Reply To: Jesus Christ as an Anarchist (?)

#16381
gutzmank
Participant

Maybe so, but the mainline Christians certainly didn’t understand things this way. The first Christian historian, Eusebius, for example, wrote an entire _History of the Church_ centered on the idea that the most important thing that ever happened was the conversion of the Emperor Constantine. He explored this idea further in two eulogies of the emperor, who has always been regarded in the eastern Church as a saint. I published an article on this topic in _The Greek Orthodox Theological Review_ about 15 years ago.

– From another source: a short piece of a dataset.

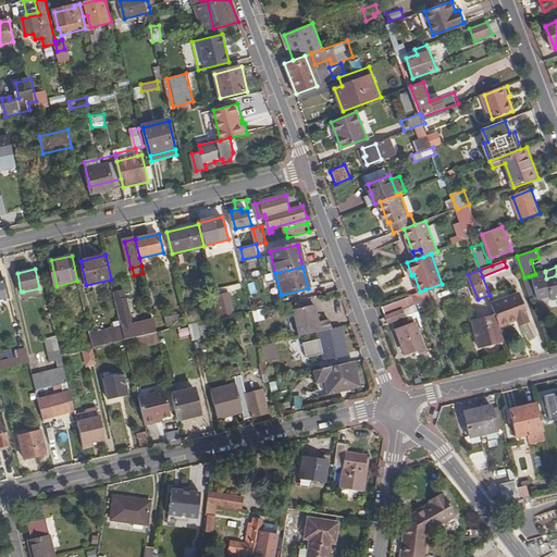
[(556,275),(546,279),(545,272),(535,274),(532,275),(540,299),(552,296),(553,299),(556,298),(556,275)]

As far as Eusebius and his Orthodox successors were concerned, the Church was instituted by God, and St. Constantine’s role was to make Christianity the chief faith of the world — here understood as the Roman Empire. For Eusebius and his contemporaries, the sudden shift from persecuted faith to favored by the emperor could only have been worked by God. It received its astounding validation when Constantine attended the Synod of Nicea and touched the wounds of confessor-saint bishops and monks in attendance. Imagine, an emperor formerly leader of a state religion that worshiped worldly power and beauty supporting the carpenter-God’s Church and embracing its disfigured leaders. This was breath-taking.

You can see the legacy of Eusebius’s understanding in the testament of Vladimir Monomach, for example. The Russian Primary Chronicle is chock-full of stories of rulers embracing and following this model.